[Stored items]
■ ■ ■ ■

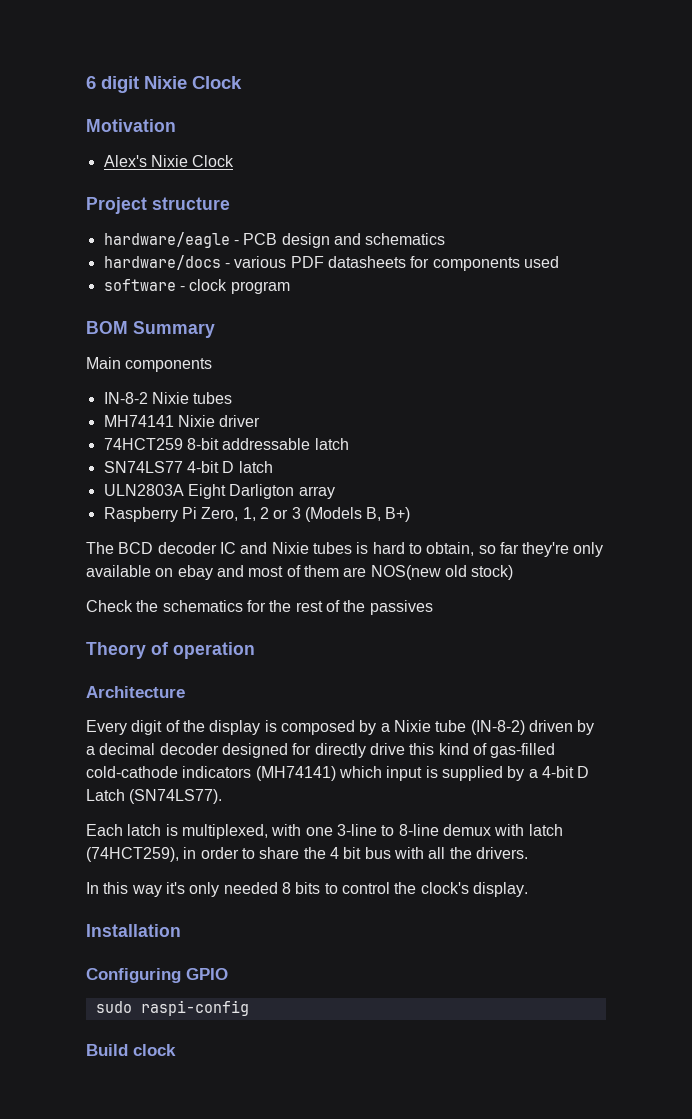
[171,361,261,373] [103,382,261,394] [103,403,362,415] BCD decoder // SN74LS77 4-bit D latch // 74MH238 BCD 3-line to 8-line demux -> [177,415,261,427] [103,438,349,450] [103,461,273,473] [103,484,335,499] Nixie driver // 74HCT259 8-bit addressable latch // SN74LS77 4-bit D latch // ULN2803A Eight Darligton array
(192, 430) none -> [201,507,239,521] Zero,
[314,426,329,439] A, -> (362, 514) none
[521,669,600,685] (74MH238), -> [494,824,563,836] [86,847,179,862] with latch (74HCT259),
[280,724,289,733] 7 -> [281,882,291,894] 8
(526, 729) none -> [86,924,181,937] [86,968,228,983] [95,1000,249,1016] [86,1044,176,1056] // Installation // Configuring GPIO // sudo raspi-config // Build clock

■ ■ ■ ■

Work instructions:
List the lines of the entries that include "none".

Result:
(192, 430) none -> [201,507,239,521] Zero,
[314,426,329,439] A, -> (362, 514) none
(526, 729) none -> [86,924,181,937] [86,968,228,983] [95,1000,249,1016] [86,1044,176,1056] // Installation // Configuring GPIO // sudo raspi-config // Build clock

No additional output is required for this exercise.